◆ **Directions**: Exactly the lines from the start of the data below through the line containing "τα προϊόντα της, για την προστασία των" must be returned, and no others.

◆ **Information**:
————
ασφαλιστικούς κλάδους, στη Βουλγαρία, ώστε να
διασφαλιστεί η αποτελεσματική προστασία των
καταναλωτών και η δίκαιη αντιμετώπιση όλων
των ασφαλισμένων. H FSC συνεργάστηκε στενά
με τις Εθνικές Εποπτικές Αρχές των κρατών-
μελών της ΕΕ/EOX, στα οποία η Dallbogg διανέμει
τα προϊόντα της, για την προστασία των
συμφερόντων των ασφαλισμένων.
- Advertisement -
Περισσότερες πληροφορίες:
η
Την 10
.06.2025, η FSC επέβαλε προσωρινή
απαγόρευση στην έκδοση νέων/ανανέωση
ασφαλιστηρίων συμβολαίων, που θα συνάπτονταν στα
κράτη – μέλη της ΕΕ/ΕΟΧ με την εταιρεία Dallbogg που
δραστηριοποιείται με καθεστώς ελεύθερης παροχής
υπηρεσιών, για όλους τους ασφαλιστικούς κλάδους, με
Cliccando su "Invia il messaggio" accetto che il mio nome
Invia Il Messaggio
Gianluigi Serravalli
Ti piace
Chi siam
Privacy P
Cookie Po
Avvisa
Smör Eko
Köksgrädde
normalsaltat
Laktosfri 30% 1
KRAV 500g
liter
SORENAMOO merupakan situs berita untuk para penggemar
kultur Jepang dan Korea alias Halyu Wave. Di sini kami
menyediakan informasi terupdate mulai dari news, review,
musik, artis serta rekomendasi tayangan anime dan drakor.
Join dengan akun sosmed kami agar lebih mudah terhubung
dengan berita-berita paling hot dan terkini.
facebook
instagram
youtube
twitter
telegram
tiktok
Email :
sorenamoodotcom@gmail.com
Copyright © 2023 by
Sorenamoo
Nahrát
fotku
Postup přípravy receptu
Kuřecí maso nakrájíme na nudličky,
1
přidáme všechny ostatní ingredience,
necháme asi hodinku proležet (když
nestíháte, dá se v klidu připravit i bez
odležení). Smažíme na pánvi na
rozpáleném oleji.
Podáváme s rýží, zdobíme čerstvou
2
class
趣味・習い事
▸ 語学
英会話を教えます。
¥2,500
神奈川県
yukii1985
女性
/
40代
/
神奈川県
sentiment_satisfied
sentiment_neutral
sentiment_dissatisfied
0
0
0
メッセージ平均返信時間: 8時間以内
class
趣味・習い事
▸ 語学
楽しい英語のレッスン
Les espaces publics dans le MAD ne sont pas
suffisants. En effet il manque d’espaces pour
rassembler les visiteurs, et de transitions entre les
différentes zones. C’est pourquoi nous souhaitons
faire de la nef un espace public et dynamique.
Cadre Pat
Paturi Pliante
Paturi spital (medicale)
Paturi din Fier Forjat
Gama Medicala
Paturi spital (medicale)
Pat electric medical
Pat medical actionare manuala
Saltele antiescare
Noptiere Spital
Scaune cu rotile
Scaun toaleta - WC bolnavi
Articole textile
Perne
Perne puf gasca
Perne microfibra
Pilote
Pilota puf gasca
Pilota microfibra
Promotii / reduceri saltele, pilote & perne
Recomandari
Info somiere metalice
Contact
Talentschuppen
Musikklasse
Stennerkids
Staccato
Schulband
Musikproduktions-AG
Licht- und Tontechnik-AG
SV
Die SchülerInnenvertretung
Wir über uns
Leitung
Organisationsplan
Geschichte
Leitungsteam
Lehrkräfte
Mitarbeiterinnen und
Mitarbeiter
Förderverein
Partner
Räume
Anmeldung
————
◆ **Response to the exercise**:
ασφαλιστικούς κλάδους, στη Βουλγαρία, ώστε να
διασφαλιστεί η αποτελεσματική προστασία των
καταναλωτών και η δίκαιη αντιμετώπιση όλων
των ασφαλισμένων. H FSC συνεργάστηκε στενά
με τις Εθνικές Εποπτικές Αρχές των κρατών-
μελών της ΕΕ/EOX, στα οποία η Dallbogg διανέμει
τα προϊόντα της, για την προστασία των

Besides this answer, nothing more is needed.